Thanks to tireless organizing by the Alameda Renters Coalition the moratorium is in effect preventing the worst abuses for now, and staff has been directed to prepare a new ordinance for the council’s consideration in February. ARC will continue to organize for real rent control and just cause for eviction protections. In the meantime, ARC should celebrate this latest victory in moving the City of Alameda one major step closer to adopting an effective rent control law to protect city residents from unfair rent hikes and displacement.


  1. You ignored the relocation assistance aspect in this post. It sounded like staff's recommendation of $1500 moving expenses, plus up to four months rent depending upon length of tenancy, will be included in the proposed legislation.

    While it is not a full just-cause eviction protection, it does offer significant discouragement from willy-nilly replacing of tenants just to get around rent caps/mediation.

  2. Long-term Alamedans, Predators’ Prey

    Alameda rents were sent through the roof by a four-page color spread that came out in the Sunday San Francisco Chronicle last summer touting our beach, the quality of life and low rents. To a San Franciscan renter paying $3,000 for a studio, a $2,000 flat in Alameda sounded great. But not so for long-term Alamedans used to paying $1,200. Mass evictions, previously unheard of, are now commonplace not just in Alameda, but throughout the East Bay wherever rent control is not in place to protect tenants from losing their homes. Horror stories of absentee landlord abuse are cropping up.
    "Joe" is a disabled Viet Nam-era ex-Marine who spends over half his income on rent. Joe’s savings were obliterated by medical bills and therapy for PTSD. An eight-percent rent increase for him is constructive eviction.
    Until recently, Erica lived next door to Joe on Santa Clara. She’s a single mom flight attendant. In the summer of ’93, Beulah from Berkeley bought Erica’s building and jacked up the rents 30%. This summer, Erica and her six-year-old son received a no-fault eviction so this new landlady, Beulah, could re-do the floors and kitchen and increase the rent to twice what it was when she bought the place the previous year.
    Until recently, Linda lived in Erica’s building for twenty-eight years. She’s a legal secretary in San Francisco with a Boston accent. After seeing what happened to Erica, Linda moved out.
    Joe is aware that Beulah-from-Berkeley has been trying to buy his building. “I wish Linda hadn’t moved away,” he told me one day, gazing out his window at the newly painted building next door. “I miss watching Erica play Frisbee with her son. I feel like some kind of prey, and Beulah’s the predator.”
    Joe and I go to church with “Elsie,” who lives just down the street. Elsie’s ninety years old, a thin wisp of a woman who’s shared the wisdom of her years by publishing three memoirs in her eighties. Elsie has a heart condition. She’s frail. Her life could be snuffed out because somebody who doesn’t even live here wants to MAKE, MORE, MONEY!

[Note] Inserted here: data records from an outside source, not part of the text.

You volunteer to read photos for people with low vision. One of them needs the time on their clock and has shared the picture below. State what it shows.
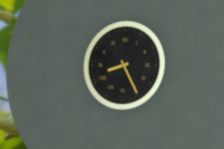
8:25
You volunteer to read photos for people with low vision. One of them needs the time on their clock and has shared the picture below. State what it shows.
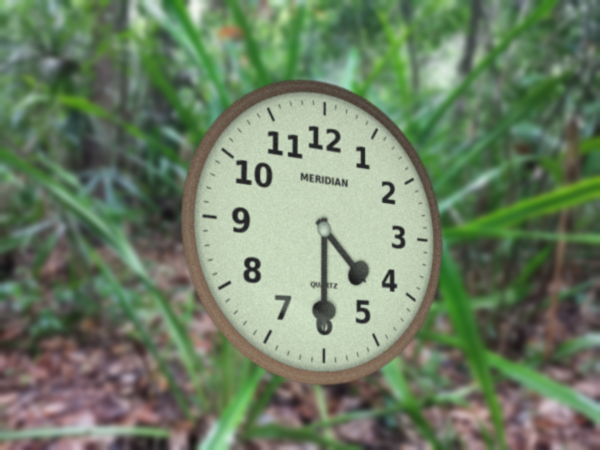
4:30
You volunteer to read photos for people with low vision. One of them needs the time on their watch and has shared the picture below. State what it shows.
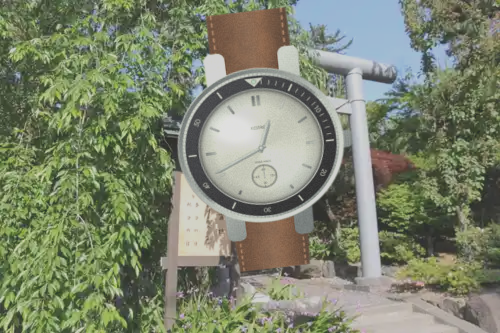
12:41
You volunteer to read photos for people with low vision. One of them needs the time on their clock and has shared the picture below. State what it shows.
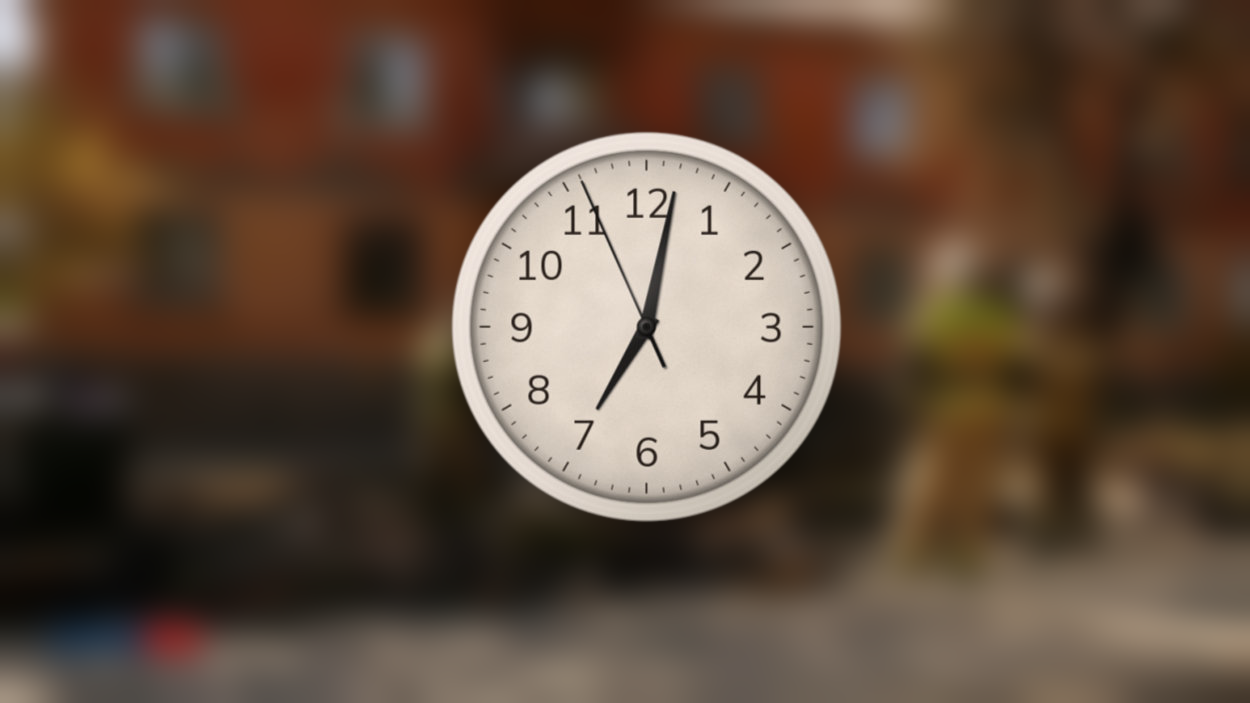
7:01:56
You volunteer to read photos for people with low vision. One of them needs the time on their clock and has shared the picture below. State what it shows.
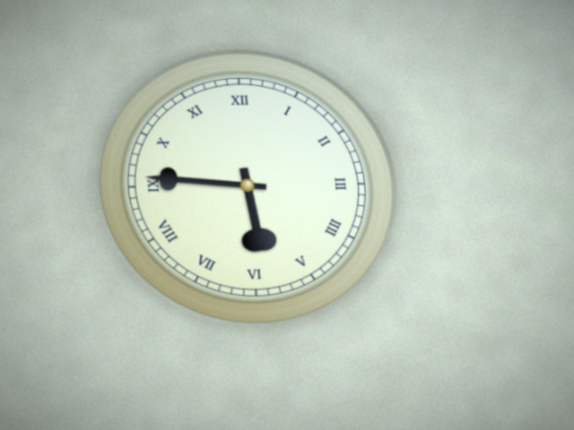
5:46
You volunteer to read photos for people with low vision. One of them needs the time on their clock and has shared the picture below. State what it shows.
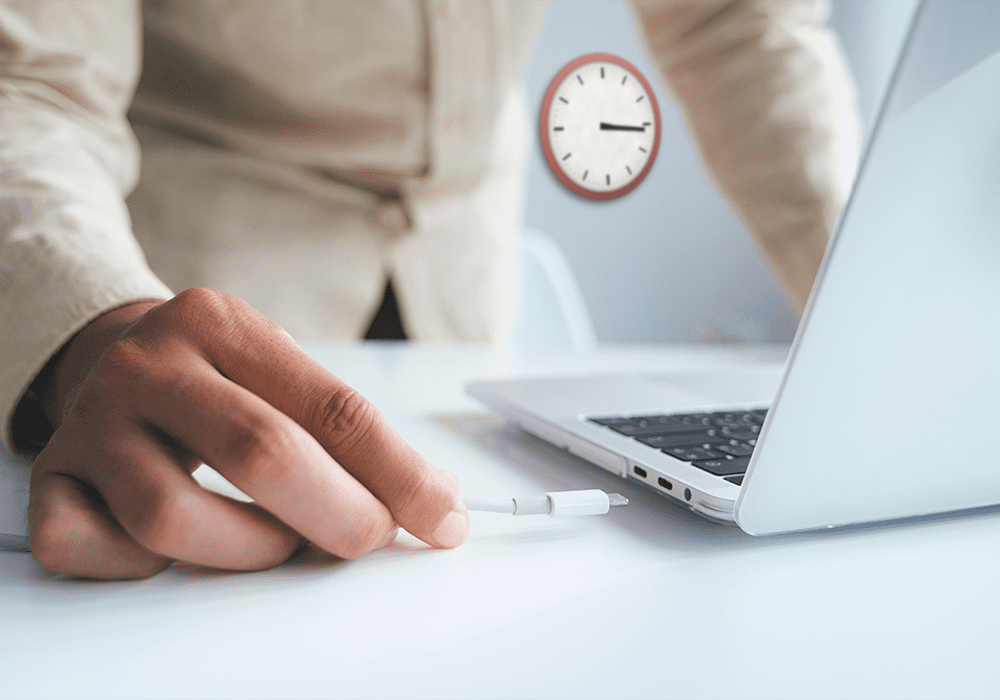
3:16
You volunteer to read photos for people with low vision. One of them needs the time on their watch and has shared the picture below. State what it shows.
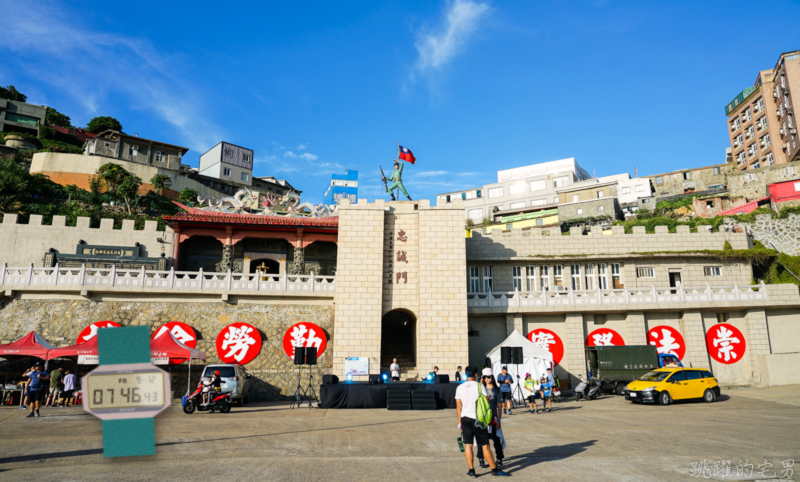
7:46
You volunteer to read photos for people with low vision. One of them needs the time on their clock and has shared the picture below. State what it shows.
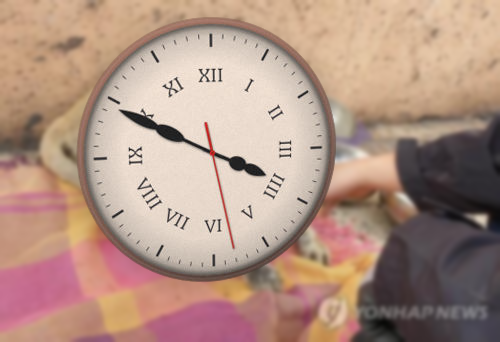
3:49:28
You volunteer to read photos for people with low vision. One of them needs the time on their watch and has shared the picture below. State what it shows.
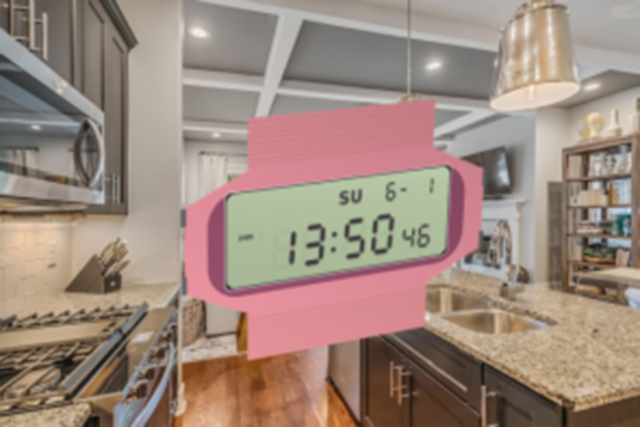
13:50:46
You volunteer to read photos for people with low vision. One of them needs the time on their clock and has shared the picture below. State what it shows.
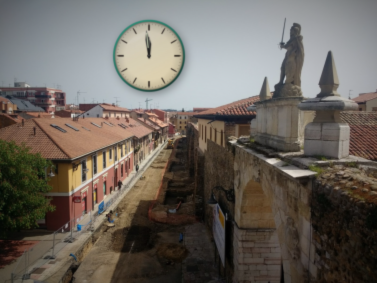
11:59
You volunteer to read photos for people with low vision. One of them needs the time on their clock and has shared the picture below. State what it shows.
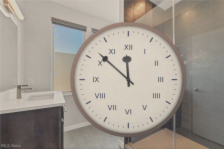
11:52
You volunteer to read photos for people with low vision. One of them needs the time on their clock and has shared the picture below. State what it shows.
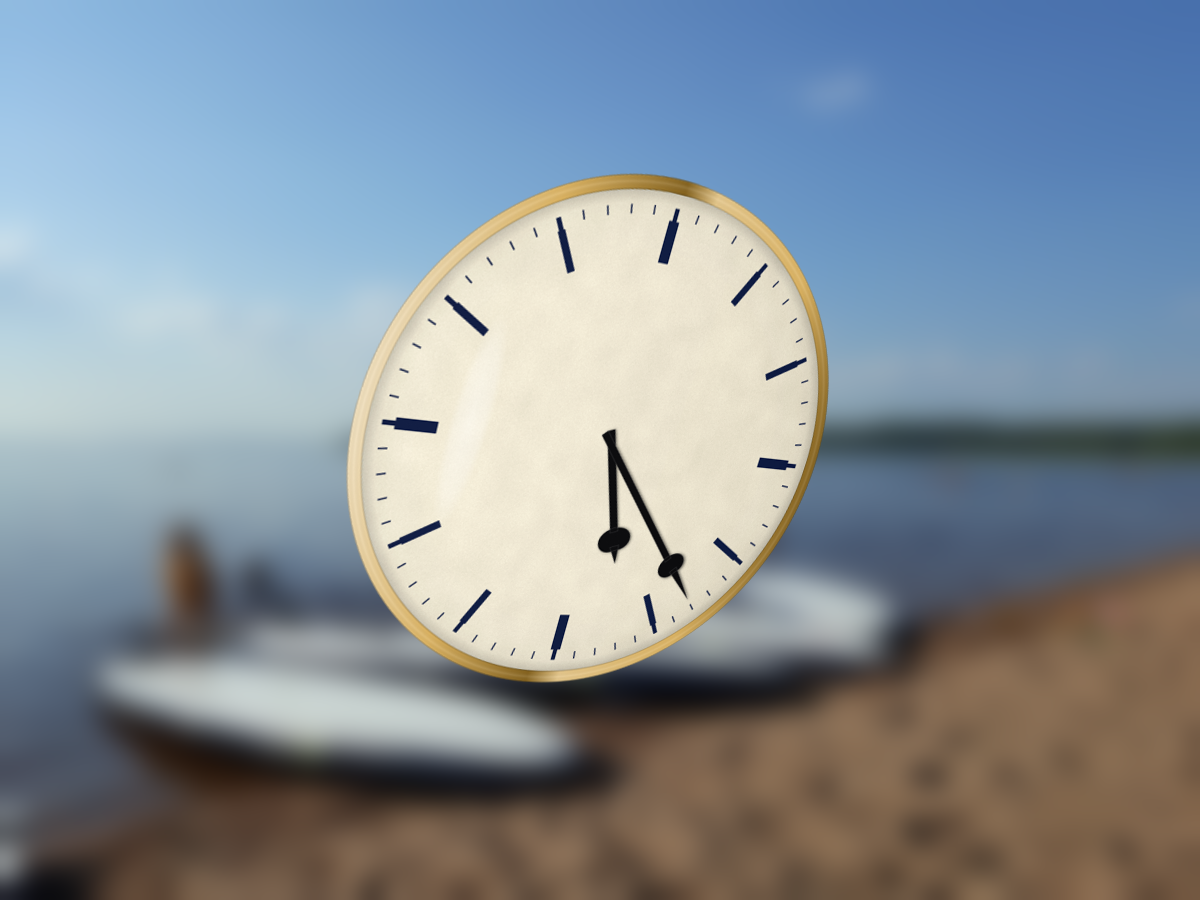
5:23
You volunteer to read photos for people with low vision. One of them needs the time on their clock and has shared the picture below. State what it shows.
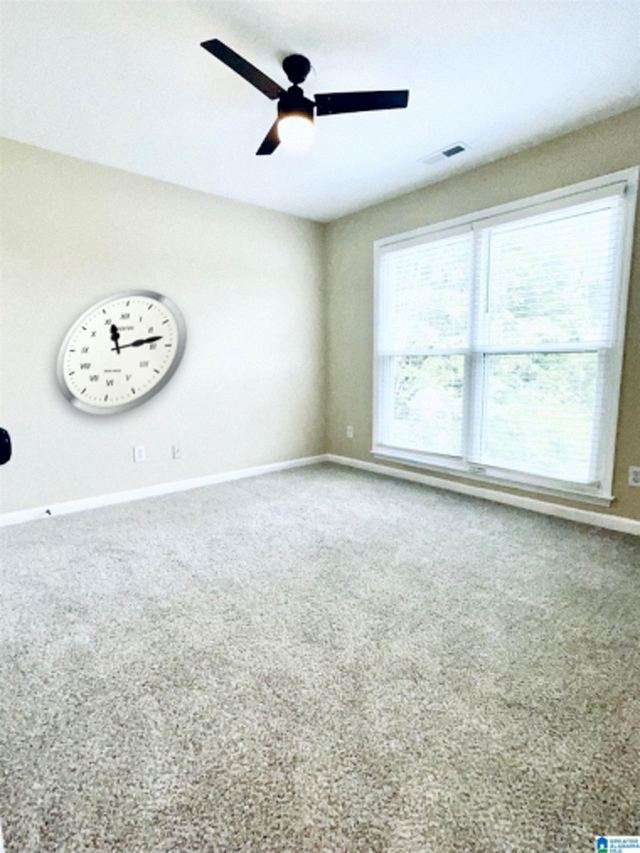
11:13
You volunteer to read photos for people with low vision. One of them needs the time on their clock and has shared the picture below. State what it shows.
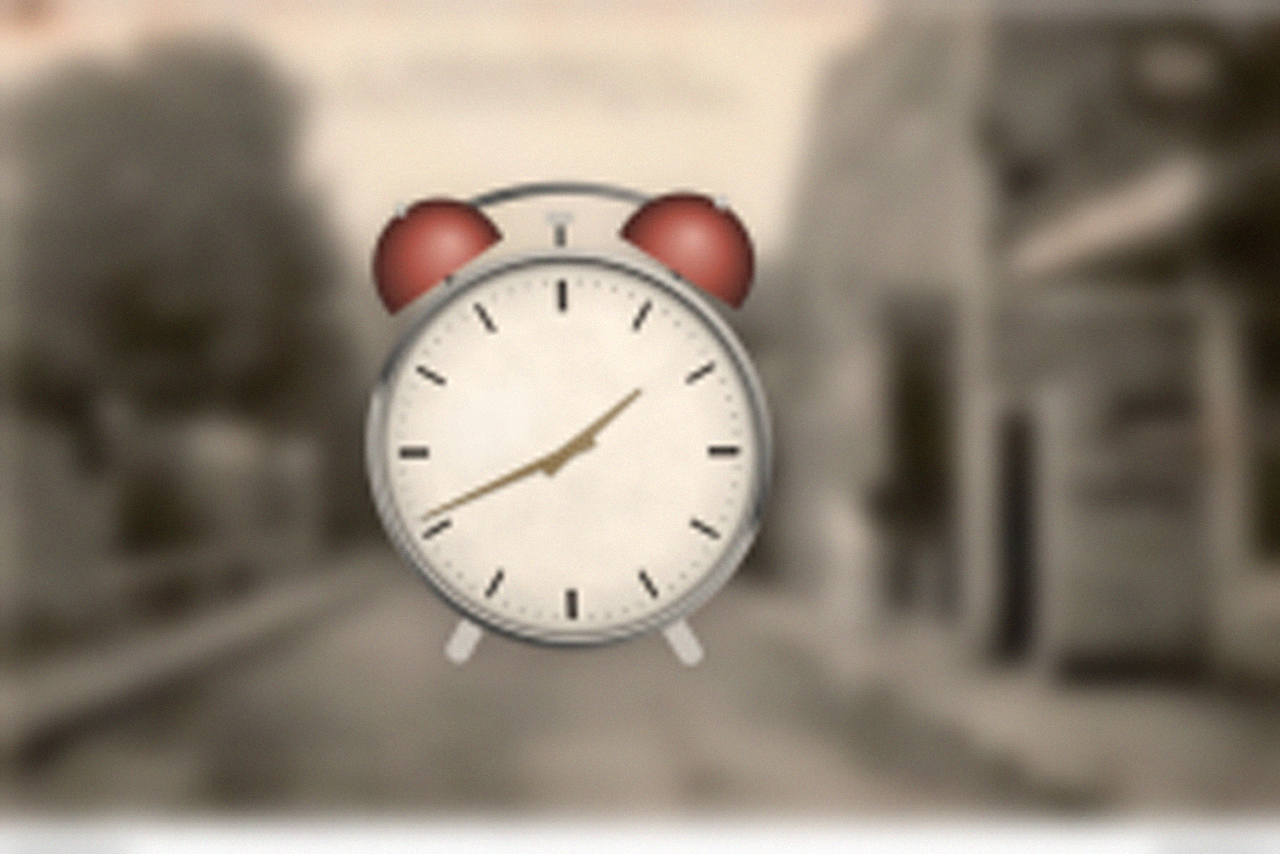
1:41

  3. I'm an active member of ARC and stayed at the meeting until 3:30 a.m. Unfortunately I can't be optimistic because I don’t think the council is headed in the right direction for tenants. ARC did a great job of presenting their case, especially Duane Moles, but the council just isn't listening. Among the bizarre proposals favored by the council is one to allow a landlord to evict 25% of the tenants in a building per year for "capital improvements." Apparently "no cause" evictions will still be allowed (with relocation expenses still up in the air), so this doesn't make much difference anyway. The council's insistence on holding the meeting in an auditorium heated to 60 degrees but no more and running to 4 a.m. didn't help things either. I can understand that my fellow activists want to put a good spin on the meeting,but I was deeply disappointed, not to mention totally exhausted. This will have to be settled at the ballot box.